**DATA EXCERPTS:**

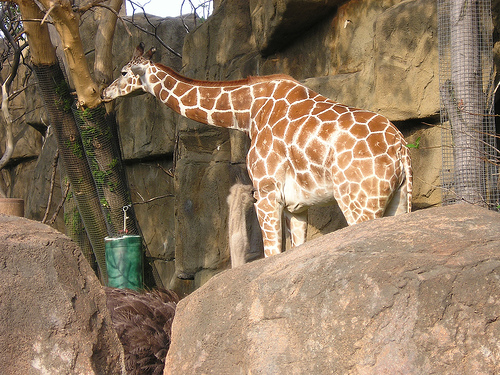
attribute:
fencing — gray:
[422, 3, 486, 220]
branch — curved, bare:
[1, 32, 21, 174]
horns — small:
[131, 38, 162, 60]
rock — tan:
[313, 17, 467, 117]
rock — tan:
[191, 21, 260, 87]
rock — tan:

**EXERCISE GOAL:** Present every line of the records above as a numbered list, omitting blank lines and leaving out the pictures.

**RESULT:**
1. attribute:
2. fencing — gray:
3. [422, 3, 486, 220]
4. branch — curved, bare:
5. [1, 32, 21, 174]
6. horns — small:
7. [131, 38, 162, 60]
8. rock — tan:
9. [313, 17, 467, 117]
10. rock — tan:
11. [191, 21, 260, 87]
12. rock — tan:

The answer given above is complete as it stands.